James Guthrie, professor at the School of Business at Kansas University, says retaining a business’ existing workforce is important to a company’s success.

“Layoffs can often lower performance,” Guthrie said. “No matter the type of business, when termination rates increase, operation performance decreases.”

Guthrie said that when employees leave, a business loses institutional knowledge that can only be gained through years of experience in a job. Layoffs may temporarily cut labor costs, but companies need to be aware of the value of experienced workers and the effect it can have on the future of the business. Guthrie says major companies, such as Southwest Airlines and Lincoln Electric, have realized this and have worked to avoid layoffs.

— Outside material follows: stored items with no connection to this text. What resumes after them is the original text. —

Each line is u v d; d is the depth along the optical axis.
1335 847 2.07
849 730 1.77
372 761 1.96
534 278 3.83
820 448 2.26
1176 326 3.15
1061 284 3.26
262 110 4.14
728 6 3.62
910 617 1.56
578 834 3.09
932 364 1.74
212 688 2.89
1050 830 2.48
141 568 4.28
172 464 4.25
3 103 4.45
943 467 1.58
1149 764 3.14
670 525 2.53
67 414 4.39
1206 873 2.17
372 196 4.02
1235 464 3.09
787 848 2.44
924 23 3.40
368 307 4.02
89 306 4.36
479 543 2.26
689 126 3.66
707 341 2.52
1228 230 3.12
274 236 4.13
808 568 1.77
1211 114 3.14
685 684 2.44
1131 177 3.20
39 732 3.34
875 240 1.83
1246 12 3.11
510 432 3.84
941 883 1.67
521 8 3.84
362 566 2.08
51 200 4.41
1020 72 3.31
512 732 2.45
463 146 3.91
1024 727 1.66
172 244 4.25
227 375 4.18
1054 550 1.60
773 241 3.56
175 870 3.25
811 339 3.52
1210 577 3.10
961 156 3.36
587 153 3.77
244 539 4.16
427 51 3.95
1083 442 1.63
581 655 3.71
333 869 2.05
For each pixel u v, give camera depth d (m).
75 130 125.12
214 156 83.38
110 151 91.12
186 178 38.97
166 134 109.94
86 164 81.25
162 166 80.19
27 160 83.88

“They may not be guaranteeing jobs right now, but these companies are offering employment security,” Guthrie said.

Guthrie said companies may also choose furloughs or attrition instead of large layoffs. He said businesses must understand layoffs can also bring voluntary termination because employees suddenly feel nervous about their job security. Voluntary termination could result in the company losing their most experienced and valuable workers.

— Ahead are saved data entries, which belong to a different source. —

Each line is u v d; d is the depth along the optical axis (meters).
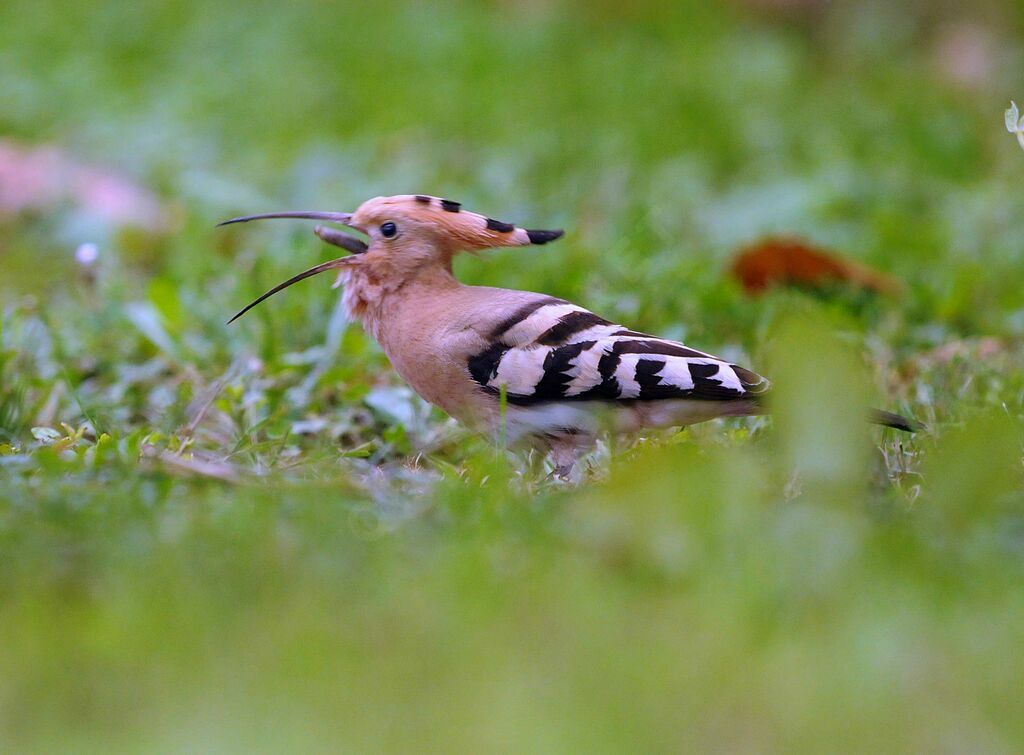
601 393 9.32
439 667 6.44
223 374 11.80
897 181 18.81
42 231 16.84
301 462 9.77
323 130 21.19
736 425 10.66
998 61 24.39
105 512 7.96
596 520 7.66
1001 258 15.88
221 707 6.14
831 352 7.98
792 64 24.47
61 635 6.79
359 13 27.52
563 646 6.62
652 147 20.33
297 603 6.98
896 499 8.52
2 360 11.41
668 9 27.89
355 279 10.25
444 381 9.77
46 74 23.02
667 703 6.15
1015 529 7.94
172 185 18.30
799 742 5.88
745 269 14.64
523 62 24.91
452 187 18.05
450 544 7.66
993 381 11.62
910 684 6.26
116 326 13.41
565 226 15.89
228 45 25.33
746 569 7.23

“Companies need to preserve a sense of commitment,” Guthrie said. “If people feel like they have a future with a company, they’re more likely to stay.”

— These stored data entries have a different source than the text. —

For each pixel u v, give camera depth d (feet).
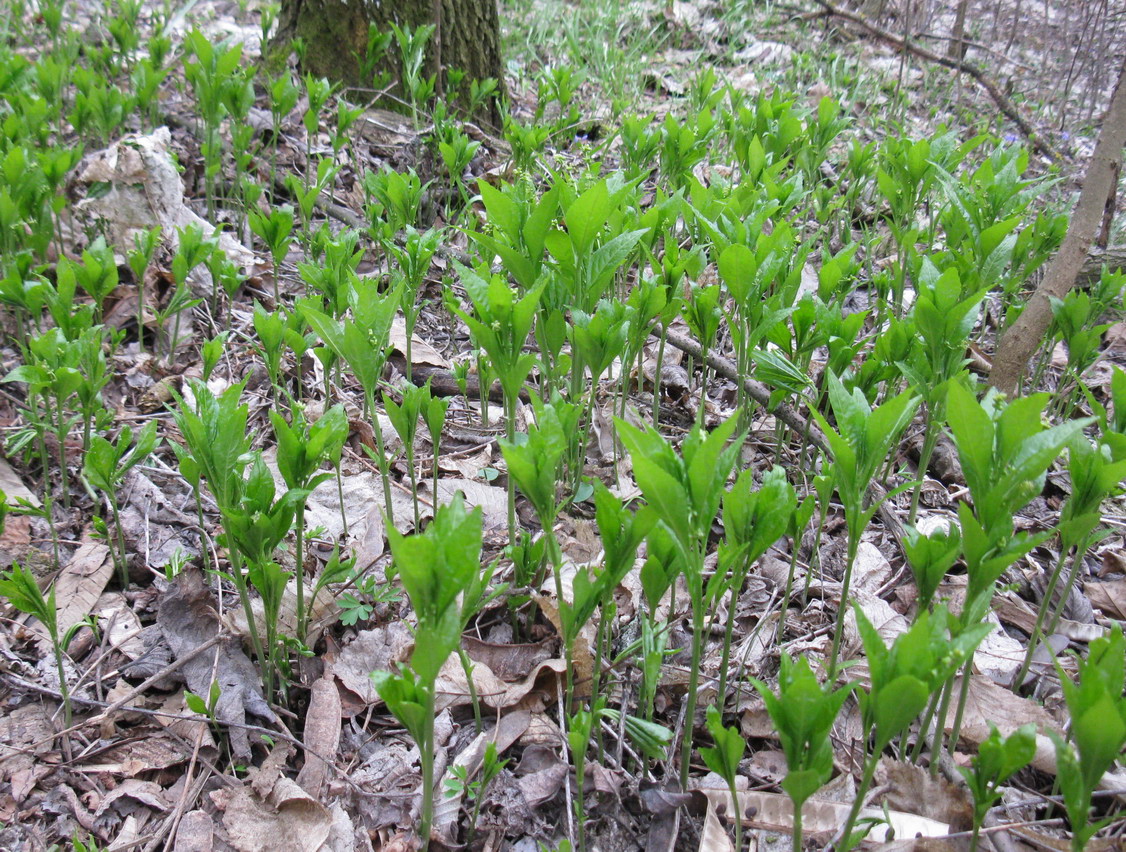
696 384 13.10
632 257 13.23
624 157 15.94
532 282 9.05
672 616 7.78
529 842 6.86
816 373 12.53
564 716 7.82
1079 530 7.26
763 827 6.86
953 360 8.96
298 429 8.25
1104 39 29.12
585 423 10.82
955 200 11.94
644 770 7.29
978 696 7.99
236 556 7.28
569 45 27.40
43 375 8.76
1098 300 11.82
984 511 6.05
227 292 12.51
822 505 8.47
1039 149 24.30
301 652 7.92
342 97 16.53
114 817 7.00
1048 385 13.87
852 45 32.45
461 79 20.86
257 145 18.24
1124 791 6.98
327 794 7.16
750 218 10.71
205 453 6.84
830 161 20.65
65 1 27.22
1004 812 6.94
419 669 5.34
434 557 4.98
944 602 5.25
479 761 7.32
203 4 29.40
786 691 5.01
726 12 32.68
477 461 11.14
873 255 16.83
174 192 14.25
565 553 9.61
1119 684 5.36
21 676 7.98
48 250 13.84
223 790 7.13
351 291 8.92
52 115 15.30
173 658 8.21
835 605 9.25
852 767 7.37
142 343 12.49
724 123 17.25
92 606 8.72
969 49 34.96
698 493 5.59
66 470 10.16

Westar Energy spokesman Nick Bundy says the utility’s officers have been forthcoming about the state of the company. As a result of cooler-than-usual temperatures last summer, the company had to lay off 21 employees in the power marketing department.

“The layoffs did create a sense of insecurity,” Bundy said. “But our officers were quick to reassure us that layoffs were truly a last resort.”

Bundy said the executive director of finance and CEO frequently have meetings to clear up employee concerns and questions. He says Westar offers unpaid time off for some employees in an effort to avoid cuts in 401(k) matches, ending incentive increases and layoffs.

Besides ensuring job security, employers need to build upon the strengths of a diverse group of employees.

Jay Pryor, a Lawrence business consultant, says current society is unique because it has four generations actively participating in the workforce — the G.I. generation, baby boomers, Generation X and Generation Y. This creates a difficult situation for employers when trying to please each group and apply each group’s skills adequately.

Pryor says employers need to strive to value all groups. The G.I.s and baby boomers bring a strong work ethic, level of maturity and reliability, and years of experience that Generation X and Y don’t have. Pryor says because Generation X and Y workers grew up in a fast-moving, instant-gratification society, they are task-oriented and fast learners who stay on top of trends.

Bundy says Westar’s linemen are overwhelmingly in the baby boomer age group. Once a year the human resources department puts together a “lineman boot camp” hoping to interest younger generations in becoming a lineman, as well as using the opportunity for current linemen to share their years of experience.

“It’s a challenge to reach the younger generations in that area,” Bundy said. “But we want to ensure experienced linemen for our future that have learned from the employees we have now.”